TASK TO COMPLETE:
Some entries follow. Reproduce exactly the lines starting at the one with "MaskedEdit: iOS / Android" and stopping after the one with "## Original page".

[RECORDS SUPPLIED — start]

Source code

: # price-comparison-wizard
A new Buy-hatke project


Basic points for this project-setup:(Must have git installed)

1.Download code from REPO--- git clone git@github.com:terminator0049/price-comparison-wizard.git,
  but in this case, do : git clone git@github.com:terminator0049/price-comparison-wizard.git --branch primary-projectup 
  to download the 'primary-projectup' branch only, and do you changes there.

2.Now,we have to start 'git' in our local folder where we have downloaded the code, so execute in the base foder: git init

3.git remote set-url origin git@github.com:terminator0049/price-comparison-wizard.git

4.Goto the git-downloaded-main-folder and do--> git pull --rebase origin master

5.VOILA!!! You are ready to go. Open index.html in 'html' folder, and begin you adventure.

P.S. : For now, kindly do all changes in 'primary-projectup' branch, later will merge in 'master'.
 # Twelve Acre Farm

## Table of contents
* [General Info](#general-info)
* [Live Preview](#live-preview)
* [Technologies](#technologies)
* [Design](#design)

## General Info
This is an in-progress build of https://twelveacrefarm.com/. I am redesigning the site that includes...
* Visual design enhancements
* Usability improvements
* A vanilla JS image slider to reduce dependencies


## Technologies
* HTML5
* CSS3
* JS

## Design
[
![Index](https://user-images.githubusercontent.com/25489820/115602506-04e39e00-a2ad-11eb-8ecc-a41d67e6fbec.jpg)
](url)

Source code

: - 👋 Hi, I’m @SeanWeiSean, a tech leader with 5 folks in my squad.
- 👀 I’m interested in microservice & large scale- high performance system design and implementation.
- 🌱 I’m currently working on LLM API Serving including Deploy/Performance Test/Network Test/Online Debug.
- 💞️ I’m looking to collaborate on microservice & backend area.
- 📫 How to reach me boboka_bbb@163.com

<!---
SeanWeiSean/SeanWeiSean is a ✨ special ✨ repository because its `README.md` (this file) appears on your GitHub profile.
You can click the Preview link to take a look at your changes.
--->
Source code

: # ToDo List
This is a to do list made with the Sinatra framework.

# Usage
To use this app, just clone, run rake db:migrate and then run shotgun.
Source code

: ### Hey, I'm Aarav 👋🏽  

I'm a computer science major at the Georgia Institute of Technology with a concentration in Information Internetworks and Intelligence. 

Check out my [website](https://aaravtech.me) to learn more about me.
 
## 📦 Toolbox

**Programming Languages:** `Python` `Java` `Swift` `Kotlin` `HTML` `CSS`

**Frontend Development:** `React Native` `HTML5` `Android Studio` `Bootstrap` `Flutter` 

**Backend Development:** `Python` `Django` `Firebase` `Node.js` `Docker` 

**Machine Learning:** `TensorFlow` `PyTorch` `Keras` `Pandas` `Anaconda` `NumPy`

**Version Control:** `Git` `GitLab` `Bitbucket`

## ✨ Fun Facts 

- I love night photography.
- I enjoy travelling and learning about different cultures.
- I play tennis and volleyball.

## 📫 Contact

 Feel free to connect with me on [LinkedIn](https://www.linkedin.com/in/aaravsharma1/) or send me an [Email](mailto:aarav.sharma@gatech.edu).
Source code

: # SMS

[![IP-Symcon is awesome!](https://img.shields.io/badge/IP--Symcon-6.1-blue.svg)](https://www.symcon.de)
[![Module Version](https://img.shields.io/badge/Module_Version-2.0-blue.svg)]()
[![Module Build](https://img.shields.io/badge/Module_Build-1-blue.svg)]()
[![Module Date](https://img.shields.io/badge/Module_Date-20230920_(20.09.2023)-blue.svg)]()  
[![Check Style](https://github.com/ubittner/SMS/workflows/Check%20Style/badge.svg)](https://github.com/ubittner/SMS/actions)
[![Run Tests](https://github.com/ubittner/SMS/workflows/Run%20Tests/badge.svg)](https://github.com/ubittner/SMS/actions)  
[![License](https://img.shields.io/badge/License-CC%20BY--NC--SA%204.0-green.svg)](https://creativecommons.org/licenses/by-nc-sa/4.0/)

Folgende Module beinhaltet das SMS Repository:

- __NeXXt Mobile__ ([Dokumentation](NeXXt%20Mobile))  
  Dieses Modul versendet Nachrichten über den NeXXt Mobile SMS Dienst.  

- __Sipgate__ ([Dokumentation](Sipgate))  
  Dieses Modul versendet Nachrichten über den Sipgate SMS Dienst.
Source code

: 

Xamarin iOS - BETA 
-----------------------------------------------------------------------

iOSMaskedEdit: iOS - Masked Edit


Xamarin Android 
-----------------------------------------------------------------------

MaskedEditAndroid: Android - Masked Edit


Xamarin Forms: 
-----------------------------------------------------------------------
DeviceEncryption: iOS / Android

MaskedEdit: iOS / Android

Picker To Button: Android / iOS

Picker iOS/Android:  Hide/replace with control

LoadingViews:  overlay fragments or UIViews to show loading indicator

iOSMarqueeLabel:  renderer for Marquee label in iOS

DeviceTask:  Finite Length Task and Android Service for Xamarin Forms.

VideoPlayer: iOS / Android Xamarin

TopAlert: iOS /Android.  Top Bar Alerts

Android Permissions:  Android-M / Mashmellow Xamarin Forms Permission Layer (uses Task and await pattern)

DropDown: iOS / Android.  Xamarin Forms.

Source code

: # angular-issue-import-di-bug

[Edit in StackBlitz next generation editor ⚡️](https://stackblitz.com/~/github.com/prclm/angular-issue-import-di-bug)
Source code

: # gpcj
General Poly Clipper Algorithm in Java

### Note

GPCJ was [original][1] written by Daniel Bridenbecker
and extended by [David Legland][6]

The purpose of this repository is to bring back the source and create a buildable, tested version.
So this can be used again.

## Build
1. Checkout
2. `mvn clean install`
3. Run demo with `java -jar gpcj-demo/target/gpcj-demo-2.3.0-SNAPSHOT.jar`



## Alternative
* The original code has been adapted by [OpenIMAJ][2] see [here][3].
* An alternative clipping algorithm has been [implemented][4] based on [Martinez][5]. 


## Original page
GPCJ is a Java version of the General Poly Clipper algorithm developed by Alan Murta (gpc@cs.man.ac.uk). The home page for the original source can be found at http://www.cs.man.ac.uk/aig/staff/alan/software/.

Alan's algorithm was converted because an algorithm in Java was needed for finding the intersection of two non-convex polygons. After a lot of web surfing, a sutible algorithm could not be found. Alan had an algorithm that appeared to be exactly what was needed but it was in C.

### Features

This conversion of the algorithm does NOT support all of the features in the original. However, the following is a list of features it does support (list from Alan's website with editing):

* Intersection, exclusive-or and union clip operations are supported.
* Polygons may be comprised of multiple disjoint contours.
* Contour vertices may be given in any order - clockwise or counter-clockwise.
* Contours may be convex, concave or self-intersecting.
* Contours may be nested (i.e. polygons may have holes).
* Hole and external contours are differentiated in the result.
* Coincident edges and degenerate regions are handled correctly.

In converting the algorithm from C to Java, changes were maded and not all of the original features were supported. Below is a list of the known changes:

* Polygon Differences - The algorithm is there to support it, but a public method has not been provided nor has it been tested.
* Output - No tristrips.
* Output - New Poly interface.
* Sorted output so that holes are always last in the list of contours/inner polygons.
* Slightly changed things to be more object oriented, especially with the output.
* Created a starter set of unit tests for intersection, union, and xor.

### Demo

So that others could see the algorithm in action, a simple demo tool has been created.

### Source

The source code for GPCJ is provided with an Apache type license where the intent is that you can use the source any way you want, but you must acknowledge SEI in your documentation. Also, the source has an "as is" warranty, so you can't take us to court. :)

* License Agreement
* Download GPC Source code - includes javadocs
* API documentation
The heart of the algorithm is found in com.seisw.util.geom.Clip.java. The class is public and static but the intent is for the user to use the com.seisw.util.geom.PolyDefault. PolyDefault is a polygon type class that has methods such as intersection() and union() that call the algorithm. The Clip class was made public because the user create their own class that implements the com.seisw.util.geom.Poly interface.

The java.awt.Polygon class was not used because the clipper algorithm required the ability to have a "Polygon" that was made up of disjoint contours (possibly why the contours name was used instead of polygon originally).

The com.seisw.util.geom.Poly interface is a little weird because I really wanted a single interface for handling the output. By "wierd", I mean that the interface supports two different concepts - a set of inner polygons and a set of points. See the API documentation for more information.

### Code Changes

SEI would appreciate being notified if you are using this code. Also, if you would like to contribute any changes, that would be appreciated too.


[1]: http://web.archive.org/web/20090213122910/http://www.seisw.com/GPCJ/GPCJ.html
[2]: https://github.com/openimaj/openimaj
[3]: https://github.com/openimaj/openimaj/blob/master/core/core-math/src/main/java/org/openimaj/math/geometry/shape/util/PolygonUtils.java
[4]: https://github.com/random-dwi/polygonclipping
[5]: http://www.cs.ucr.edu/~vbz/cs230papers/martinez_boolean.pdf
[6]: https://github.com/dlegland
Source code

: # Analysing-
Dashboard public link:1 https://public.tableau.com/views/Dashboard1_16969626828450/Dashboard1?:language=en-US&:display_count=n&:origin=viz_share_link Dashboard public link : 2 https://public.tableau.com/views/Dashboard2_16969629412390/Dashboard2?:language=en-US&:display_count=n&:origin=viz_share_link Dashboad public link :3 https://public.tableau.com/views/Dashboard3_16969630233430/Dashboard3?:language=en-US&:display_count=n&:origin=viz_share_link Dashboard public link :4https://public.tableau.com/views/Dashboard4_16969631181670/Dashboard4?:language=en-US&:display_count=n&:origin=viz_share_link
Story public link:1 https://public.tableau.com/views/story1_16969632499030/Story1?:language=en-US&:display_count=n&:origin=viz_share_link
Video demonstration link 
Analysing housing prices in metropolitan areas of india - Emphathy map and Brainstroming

[RECORDS SUPPLIED — finish]

SOLUTION TO THIS EXERCISE:
MaskedEdit: iOS / Android

Picker To Button: Android / iOS

Picker iOS/Android:  Hide/replace with control

LoadingViews:  overlay fragments or UIViews to show loading indicator

iOSMarqueeLabel:  renderer for Marquee label in iOS

DeviceTask:  Finite Length Task and Android Service for Xamarin Forms.

VideoPlayer: iOS / Android Xamarin

TopAlert: iOS /Android.  Top Bar Alerts

Android Permissions:  Android-M / Mashmellow Xamarin Forms Permission Layer (uses Task and await pattern)

DropDown: iOS / Android.  Xamarin Forms.

Source code

: # angular-issue-import-di-bug

[Edit in StackBlitz next generation editor ⚡️](https://stackblitz.com/~/github.com/prclm/angular-issue-import-di-bug)
Source code

: # gpcj
General Poly Clipper Algorithm in Java

### Note

GPCJ was [original][1] written by Daniel Bridenbecker
and extended by [David Legland][6]

The purpose of this repository is to bring back the source and create a buildable, tested version.
So this can be used again.

## Build
1. Checkout
2. `mvn clean install`
3. Run demo with `java -jar gpcj-demo/target/gpcj-demo-2.3.0-SNAPSHOT.jar`



## Alternative
* The original code has been adapted by [OpenIMAJ][2] see [here][3].
* An alternative clipping algorithm has been [implemented][4] based on [Martinez][5]. 


## Original page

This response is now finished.